New Book | Giovanni Battista Piranesi: Etchings from the BSR
From De Luca Editori d’Arte:
Clare Hornsby and Caroline Barron, Giovanni Battista Piranesi: Etchings from the Research Collections of the British School at Rome (Rome: De Luca Editori d’Arte, 2025), 272 pages, ISBN: 978-8865576403, €60.
This book presents some of the most significant objects in the Research Collections of the British School at Rome (BSR), gathered by the School’s first student and third Director, the archaeologist Thomas Ashby (1874–1931). Ashby bought a large number of early books and prints that now make up the basis of the Special Collections, including a substantial number—around 150—loose etched prints and several complete printed books made by the multi-talented artist, architect, and printmaker Giovanni Battista Piranesi (Venice 1720–Rome 1778).

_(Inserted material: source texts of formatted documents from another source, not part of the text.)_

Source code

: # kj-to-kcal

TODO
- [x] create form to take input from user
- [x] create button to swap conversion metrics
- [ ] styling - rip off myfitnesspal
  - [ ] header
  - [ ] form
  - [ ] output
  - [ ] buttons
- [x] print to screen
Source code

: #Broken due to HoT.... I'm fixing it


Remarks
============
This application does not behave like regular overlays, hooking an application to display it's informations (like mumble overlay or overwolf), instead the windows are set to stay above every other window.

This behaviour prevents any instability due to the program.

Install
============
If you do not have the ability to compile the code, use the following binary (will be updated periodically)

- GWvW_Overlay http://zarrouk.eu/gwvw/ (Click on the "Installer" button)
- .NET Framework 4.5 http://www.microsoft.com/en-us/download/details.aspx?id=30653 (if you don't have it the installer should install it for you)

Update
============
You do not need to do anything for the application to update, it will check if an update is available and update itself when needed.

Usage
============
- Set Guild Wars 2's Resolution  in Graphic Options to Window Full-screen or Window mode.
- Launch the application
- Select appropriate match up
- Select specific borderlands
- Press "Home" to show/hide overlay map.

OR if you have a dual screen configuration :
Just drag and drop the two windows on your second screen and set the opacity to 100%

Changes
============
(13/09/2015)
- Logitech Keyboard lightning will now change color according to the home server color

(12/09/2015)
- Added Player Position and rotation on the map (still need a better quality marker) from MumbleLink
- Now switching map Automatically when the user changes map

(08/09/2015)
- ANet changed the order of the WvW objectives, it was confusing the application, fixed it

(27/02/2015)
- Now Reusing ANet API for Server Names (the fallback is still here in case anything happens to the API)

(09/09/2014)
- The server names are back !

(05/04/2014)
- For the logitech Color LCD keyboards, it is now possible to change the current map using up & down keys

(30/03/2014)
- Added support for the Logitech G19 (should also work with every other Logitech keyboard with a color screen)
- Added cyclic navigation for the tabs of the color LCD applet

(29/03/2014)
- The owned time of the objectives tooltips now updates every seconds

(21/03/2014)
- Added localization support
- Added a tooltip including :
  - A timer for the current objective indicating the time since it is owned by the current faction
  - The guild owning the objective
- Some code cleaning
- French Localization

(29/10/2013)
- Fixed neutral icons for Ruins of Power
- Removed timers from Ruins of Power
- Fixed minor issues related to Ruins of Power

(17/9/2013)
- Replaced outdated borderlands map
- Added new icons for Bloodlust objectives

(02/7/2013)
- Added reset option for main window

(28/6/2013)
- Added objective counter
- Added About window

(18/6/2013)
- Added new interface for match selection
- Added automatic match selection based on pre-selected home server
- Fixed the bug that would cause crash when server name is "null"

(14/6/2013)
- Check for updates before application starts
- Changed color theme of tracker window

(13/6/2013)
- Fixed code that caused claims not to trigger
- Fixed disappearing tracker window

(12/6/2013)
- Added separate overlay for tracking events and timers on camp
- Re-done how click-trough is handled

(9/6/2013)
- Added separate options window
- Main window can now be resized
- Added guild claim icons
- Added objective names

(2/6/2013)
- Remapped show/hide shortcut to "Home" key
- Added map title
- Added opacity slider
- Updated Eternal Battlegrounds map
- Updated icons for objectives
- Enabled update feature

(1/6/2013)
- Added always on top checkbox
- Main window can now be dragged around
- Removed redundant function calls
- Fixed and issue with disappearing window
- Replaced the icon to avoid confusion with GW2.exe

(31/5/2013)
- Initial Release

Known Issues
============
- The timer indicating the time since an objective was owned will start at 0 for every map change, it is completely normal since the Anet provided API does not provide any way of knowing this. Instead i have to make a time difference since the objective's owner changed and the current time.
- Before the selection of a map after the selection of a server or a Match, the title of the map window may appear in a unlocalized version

The etchings come from all stages of Piranesi’s career and reflect many aspects of his vast output. They have been the subject of exhibitions organised by the British School, in Rome and elsewhere, and they feature in online catalogues, but this book is the first produced by BSR to offer an analysis of a selection of the loose prints, 104 in total. The focus of the catalogue is the archaeological and topographical subject matter of the prints, as well as an examination of the text that accompanies them in the form of detailed labels and captions. Piranesi’s print output has become widely known in the last century or so and his name has come to be associated with drama, exaggeration, fantasy and even mystery. This book takes a close look at the prints and reveals a partial corrective to that view: Piranesi the antiquarian and archaeologist emerges as protagonist here, highlighting just one of the rich variety of responses to the ancient past that formed the cultural environment of Grand Tour Rome.
Clare Hornsby is an art and architectural historian and a Research Fellow at BSR. She has published on the Grand Tour, the antiquities market between Rome and London, and on eighteenth-century architecture. She is a Fellow of the Society of Antiquaries of London, a member of the Centro di Studi sulla Cultura e l’Immagine di Roma, and of the Scientific Committee of the Edizione Nazionale delle Opere di Giovanni Battista Piranesi.
Caroline Barron is an ancient historian who works on the cultural and historical significance of Latin epigraphy, from antiquity to the present day. A monograph on the collecting of Latin inscriptions in the eighteenth-century is forthcoming, and her current research project is on the history of epigraphic forgery. She is Assistant Professor in Classics (Roman History) in the Department of Classics and Ancient History at Durham University, a Fellow of the Society of Antiquaries of London, and a Research Fellow at BSR.